While SAT tutors have been commonplace on the private school circuit for almost as long as SATs have been around, subject tutors are a relatively recent phenomenon that has put psychological and financial pressure on students and parents, during a time when excellence in a few subjects isn't good enough: In order to be competitive, students are expected to excel at every single subject and get A's in every class. And for every student whose performance improves with the help of a private tutor, the higher the bar is raised.

Arun Alagappan, founder of Advantage Testing, told the NYTimes that academic tutoring had grown by 200 percent in recent years.

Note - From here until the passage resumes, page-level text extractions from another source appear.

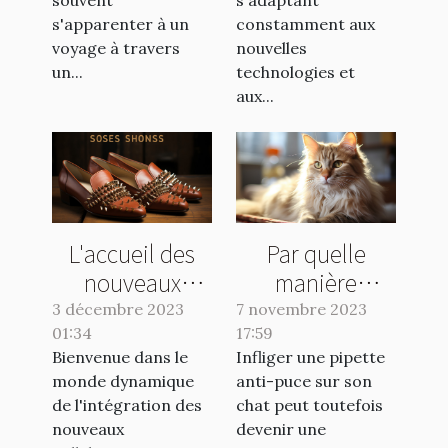
s'apparenter à un
constamment aux
voyage à travers
nouvelles
un...
technologies et
aux...
L'accueil des
Par quelle
nouveaux
manière
collaborateurs :
appliquer une
3 décembre 2023
7 novembre 2023
01:34
clé de la
17:59
pipette anti-
Bienvenue dans le
Infliger une pipette
réussite
puce à son
monde dynamique
anti-puce sur son
chat ?
de l'intégration des
chat peut toutefois
nouveaux
devenir une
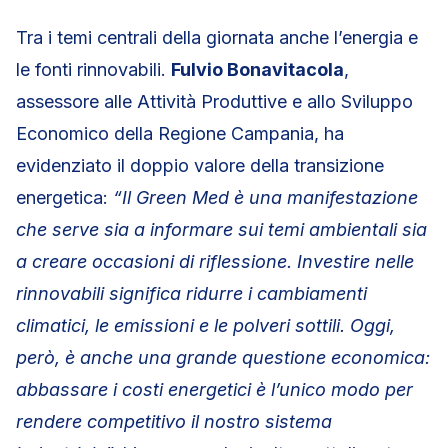
Tra i temi centrali della giornata anche l’energia e
le fonti rinnovabili.
Fulvio Bonavitacola
,
assessore alle Attività Produttive e allo Sviluppo
Economico della Regione Campania, ha
evidenziato il doppio valore della transizione
energetica:
“Il Green Med è una manifestazione
che serve sia a informare sui temi ambientali sia
a creare occasioni di riflessione. Investire nelle
rinnovabili significa ridurre i cambiamenti
climatici, le emissioni e le polveri sottili. Oggi,
però, è anche una grande questione economica:
abbassare i costi energetici è l’unico modo per
rendere competitivo il nostro sistema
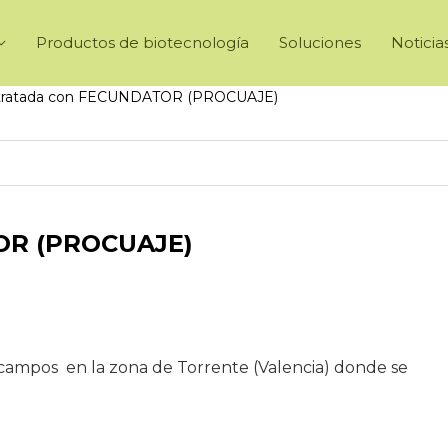
Productos de biotecnología
Soluciones
Noticia
 tratada con FECUNDATOR (PROCUAJE)
TOR (PROCUAJE)
os campos en la zona de Torrente (Valencia) donde se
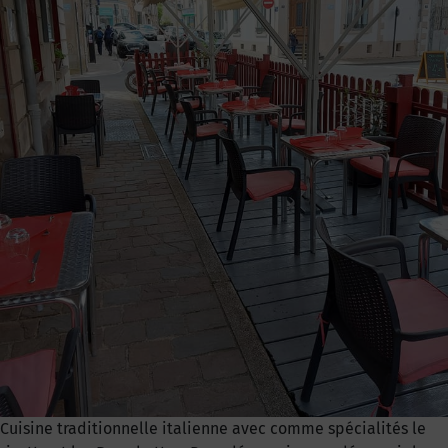
Cuisine traditionnelle italienne avec comme spécialités le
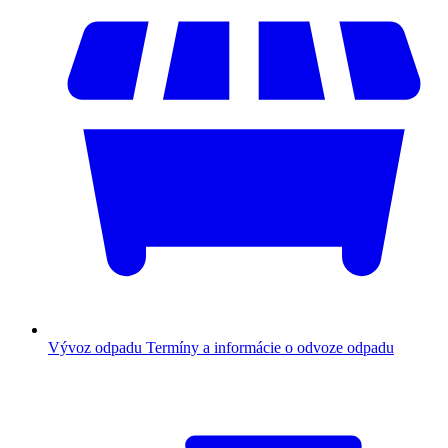
Vývoz odpadu
Termíny a informácie o odvoze odpadu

More and more you have ambitious and intellectually curious students signing up for difficult classes, he said. Mr. Alagappan's has 200 tutors working for him, whose fees range from $195 to $795 for 50 minutes. He added that 26 percent of the tutoring was given pro bono.

Top schools like Riverdale and Dalton largely discourage the use of outside tutoring, but efforts to control it - such as requiring students to indicate on graded take-home assignments if they received outside help - appear to be in vain.

The policy is that you are not supposed to have a tutor, said the anonymous Riverdale mother. The reality is that they all have them.